Ce qui frappe en premier lieu dans ce jeu de plateau de Sid Sackson, c’est sa grande laideur des illustrations et la pauvreté du matériel. Mais ne t’inquiète pas fidèle lecteur : tu t’en doutes la beauté est ailleurs. C’est moi le Patron ! fait partie de cette catégorie de jeux où le matériel n’est qu’un cadre formel pour l’exécution de l’exercice ludique, car au-delà du plateau sommaire, des quelques tuiles basiques, du paquet de cartes, des billets et des dés qui le composent, le jeu repose essentiellement sur de la négociation acharnée entre les joueurs. Oubliez le discours Win-win mielleux et hypocrite dispensé dans les grandes écoles de commerce : on est ici pour entuber son prochain, dans la joie et l’allégresse.
La mécanique ludique est rudimentaire : on lance un dé, puis on atterrit sur une tuile affaire. Cette affaire peut être conclue en présence d’un certain nombre de familles influentes dont il faudra réunir un membre pour achever la transaction et empocher le pactole. Pour ce faire, chaque affaire nécessitera une phase de négociation et de combines de partage d’intérêts, d’alliances bancales, menaces et coups tordus. Pour ne rien arranger, les cartes permettent de faire capoter certaines affaires par des effets pervers tels que C’est moi le Patron ! (qui a donné son nom au jeu si vous suiviez un tant soit peu) qui autorise un joueur mis à la marge de devenir l’acteur principal des négociations et de renverser la vapeur.

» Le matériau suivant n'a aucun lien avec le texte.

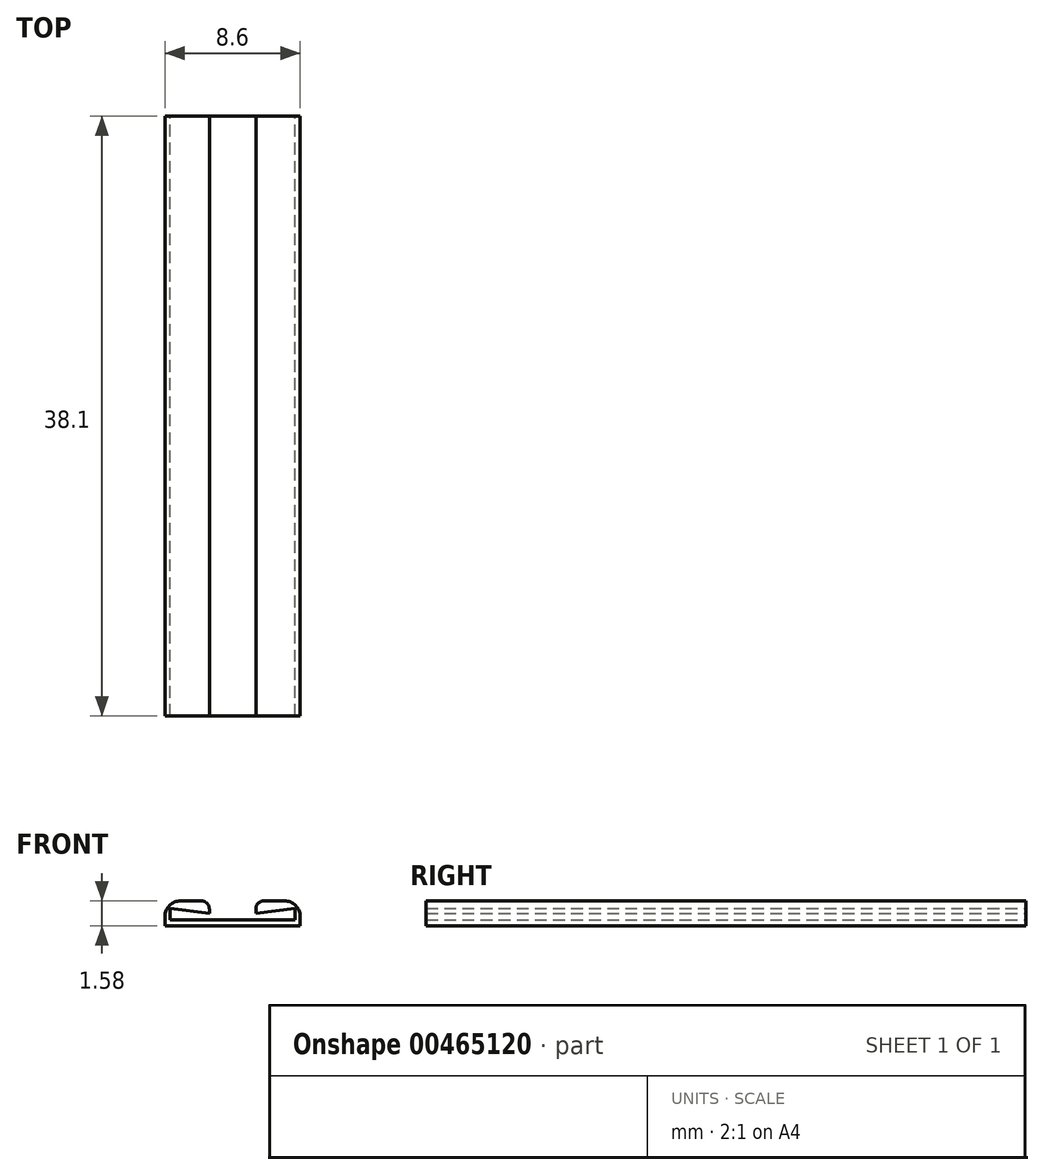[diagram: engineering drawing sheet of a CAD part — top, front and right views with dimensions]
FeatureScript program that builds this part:
annotation { "Feature Type Name" : "Feature", "Feature Type Description" : "" }
export const myFeature = defineFeature(function(context is Context, id is Id, definition is map)
    precondition{}
    {
        {
            var Q0;
            Q0=qCreatedBy(makeId("Front.planeOp"),FACE);
            var sketch = newSketch(context, id + "F0", { "sketchPlane" : qUnion([Q0])});
            skLineSegment(sketch, "E0.bottom", {"start": v(-4.3, -0.8) * mm, "end": v(4.3, -0.8) * mm});
            skLineSegment(sketch, "E0.left", {"start": v(-4.3, -0.8) * mm, "end": v(-4.3, 0.8) * mm});
            skLineSegment(sketch, "E0.right", {"start": v(4.3, -0.8) * mm, "end": v(4.3, 0.8) * mm});
            skPoint(sketch, "E0.middle", {"position": v(0, 0) * mm});
            skLineSegment(sketch, "E1", {"start": v(-4.3, 0.8) * mm, "end": v(-1.48, 0.8) * mm});
            skLineSegment(sketch, "E2", {"start": v(4.3, 0.8) * mm, "end": v(1.48, 0.8) * mm});
            skPoint(sketch, "E3", {"position": v(-3.96, -0.41) * mm});
            skLineSegment(sketch, "E4", {"start": v(0, 0) * mm, "end": v(0, -0.8) * mm, "construction": true});
            skPoint(sketch, "E5.MirrorP", {"position": v(3.96, -0.41) * mm});
            skLineSegment(sketch, "E6.bottom", {"start": v(-3.96, -0.41) * mm, "end": v(3.96, -0.41) * mm});
            skLineSegment(sketch, "E6.left", {"start": v(-3.96, -0.41) * mm, "end": v(-3.96, 0.32) * mm});
            skLineSegment(sketch, "E6.right", {"start": v(3.96, -0.41) * mm, "end": v(3.96, -0.41) * mm});
            skPoint(sketch, "E7", {"position": v(-1.48, 0) * mm});
            skLineSegment(sketch, "E8", {"start": v(-1.48, 0) * mm, "end": v(-3.96, 0.32) * mm});
            skLineSegment(sketch, "E9.MirrorCS", {"start": v(1.48, 0) * mm, "end": v(3.96, 0.32) * mm});
            skLineSegment(sketch, "E10", {"start": v(-1.48, 0) * mm, "end": v(-1.48, 0.8) * mm});
            skLineSegment(sketch, "E11", {"start": v(1.48, 0) * mm, "end": v(1.48, 0.8) * mm});
            skLineSegment(sketch, "E12.MirrorCS", {"start": v(3.96, -0.41) * mm, "end": v(3.96, 0.32) * mm});
            skSolve(sketch);
        }
        {
            var Q0;
            Q0=makeQuery(id+"F0.imprint","IMPRINT",FACE,{"disambiguationData":[TD([[makeQuery(id+"F0.imprint","IMPRINT",EDGE,{"derivedFrom":sQuery(id+"F0.wireOp",EDGE,"E0.bottom")}),1.0]])]});
            extrude(context, id + "F1", {"entities" : qUnion([Q0]), "depth" : 38.1 * mm});
        }
        {
            var Q0;
            Q0=makeQuery(id+"F1.opExtrude","SWEPT_EDGE",EDGE,{"disambiguationData":[OSD([sQuery(id+"F0.wireOp",EDGE,"E0.left"),sQuery(id+"F0.wireOp",EDGE,"E1")])]});
            fillet(context, id + "F2", {"entities" : qUnion([Q0]), "radius" : 1.02 * mm, "tangentPropagation" : true, "allowEdgeOverflow" : false});
        }
        {
            var Q0;
            Q0=makeQuery(id+"F1.opExtrude","SWEPT_EDGE",EDGE,{"disambiguationData":[OSD([sQuery(id+"F0.wireOp",EDGE,"E0.right"),sQuery(id+"F0.wireOp",EDGE,"E2")])]});
            fillet(context, id + "F3", {"entities" : qUnion([Q0]), "radius" : 1.02 * mm, "tangentPropagation" : true, "allowEdgeOverflow" : false});
        }
        {
            var Q0;
            Q0=makeQuery(id+"F1.opExtrude","SWEPT_EDGE",EDGE,{"disambiguationData":[OSD([sQuery(id+"F0.wireOp",EDGE,"E1"),sQuery(id+"F0.wireOp",EDGE,"E10")])]});
            fillet(context, id + "F4", {"entities" : qUnion([Q0]), "radius" : 0.5 * mm, "tangentPropagation" : true, "allowEdgeOverflow" : false});
        }
        {
            var Q0;
            Q0=makeQuery(id+"F1.opExtrude","SWEPT_EDGE",EDGE,{"disambiguationData":[OSD([sQuery(id+"F0.wireOp",EDGE,"E2"),sQuery(id+"F0.wireOp",EDGE,"E11")])]});
            fillet(context, id + "F5", {"entities" : qUnion([Q0]), "radius" : 0.5 * mm, "tangentPropagation" : true, "allowEdgeOverflow" : false});
        }
    });
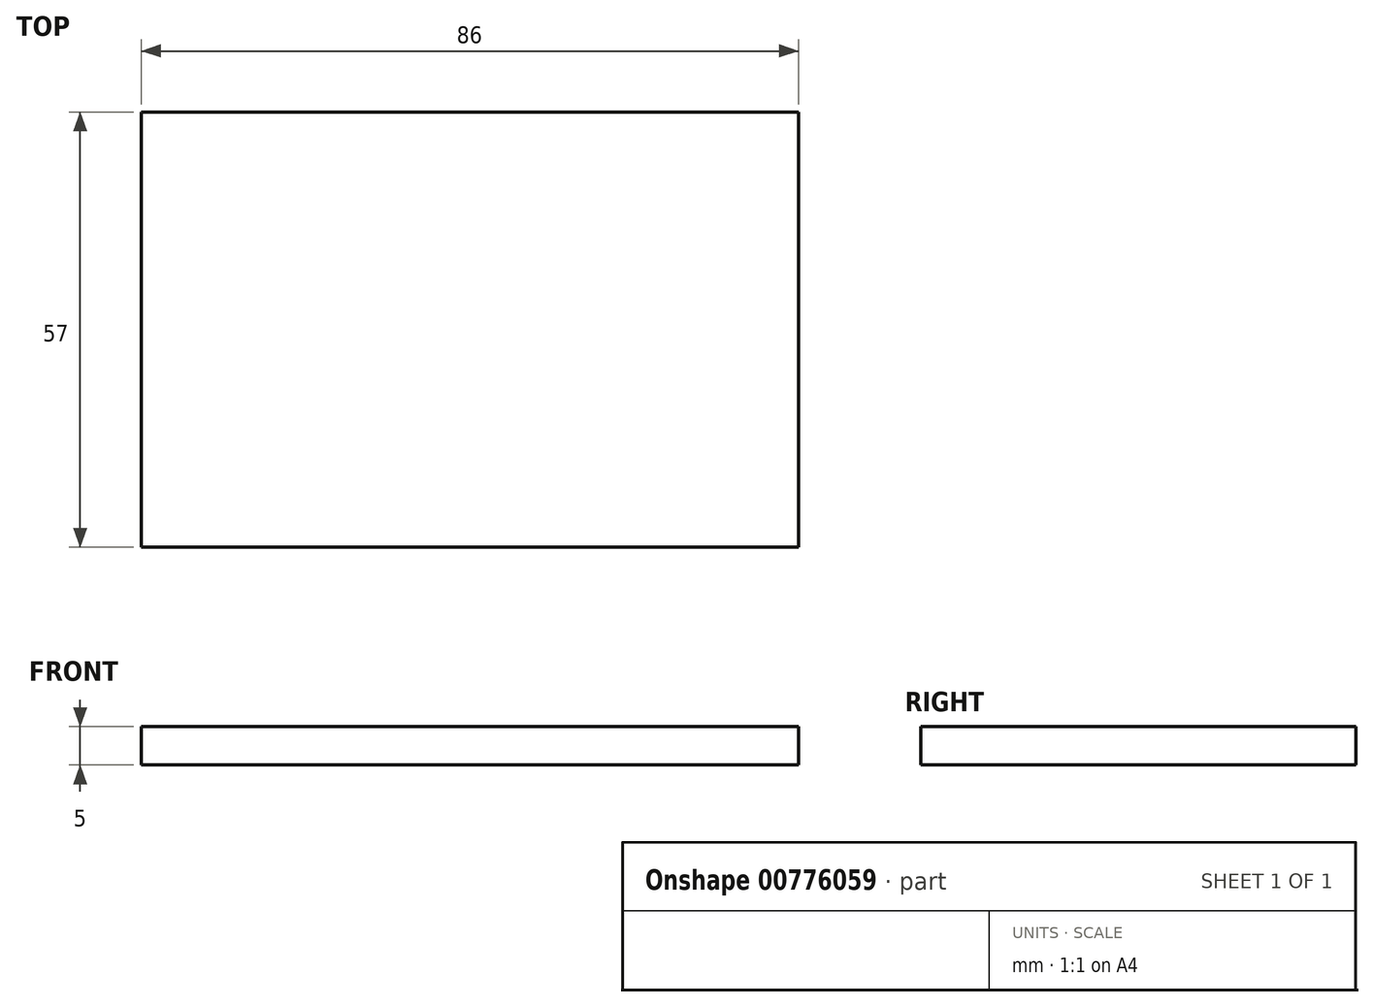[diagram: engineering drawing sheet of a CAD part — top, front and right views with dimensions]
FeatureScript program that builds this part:
annotation { "Feature Type Name" : "Feature", "Feature Type Description" : "" }
export const myFeature = defineFeature(function(context is Context, id is Id, definition is map)
    precondition{}
    {
        {
            var Q0;
            Q0=qCreatedBy(makeId("Top.planeOp"),FACE);
            var sketch = newSketch(context, id + "F0", { "sketchPlane" : qUnion([Q0])});
            skLineSegment(sketch, "E0.bottom", {"start": v(-43, 28.5) * mm, "end": v(43, 28.5) * mm});
            skLineSegment(sketch, "E0.top", {"start": v(-43, -28.5) * mm, "end": v(43, -28.5) * mm});
            skLineSegment(sketch, "E0.left", {"start": v(-43, 28.5) * mm, "end": v(-43, -28.5) * mm});
            skLineSegment(sketch, "E0.right", {"start": v(43, 28.5) * mm, "end": v(43, -28.5) * mm});
            skPoint(sketch, "E0.middle", {"position": v(0, 0) * mm});
            skSolve(sketch);
        }
        {
            var Q0;
            Q0=makeQuery(id+"F0.imprint","IMPRINT",FACE,{"disambiguationData":[TD([[makeQuery(id+"F0.imprint","IMPRINT",EDGE,{"derivedFrom":sQuery(id+"F0.wireOp",EDGE,"E0.bottom")}),-1.0]])]});
            extrude(context, id + "F1", {"entities" : qUnion([Q0]), "endBound" : BoundingType.SYMMETRIC, "depth" : 5 * mm, "offsetDistance" : 25 * mm});
        }
    });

On aboutit donc bien souvent à de belles petites foires d’empoignes où les deus ex machina et les coups pendables surviennent encore plus fréquemment que dans un épisode de Game of Thrones.
Au regard de ces quelques explications, je serais cependant bien mal avisé de ne pas vous mettre en garde : ce jeu peut-être extrêmement bancal.
Aussi je conseille 3 points essentiels :
- De choisir les joueurs avec soin ;
- De bien prendre le temps d’expliquer le sel du jeu et mettre les joueurs en condition ;
- De le sortir légèrement désinhibé.
En effet, la plupart des personnes avec qui j’ai eu le plaisir de jouer sont prudentes, réticentes, timides et sans doute un poil trop honnêtes pour pratiquer un jeu où le but ultime et d’incarner le salaud splendide, l’enfoiré suprême.
Après la dinde aux marrons et la buche de noël aux relents de beurre, il sera bien difficile de faire la part des choses et ne pas considérer votre cousin Gontrand comme un rival potentiel dans vos magouilles ignobles visant à récupérer la totalité de l’héritage de cette bonne vieille Gisèle.
Bref, pour foutre le zbeule et gâcher un 25 décembre ennuyeux, rien de mieux qu’une bonne grosse partie de C’est moi le Patron !.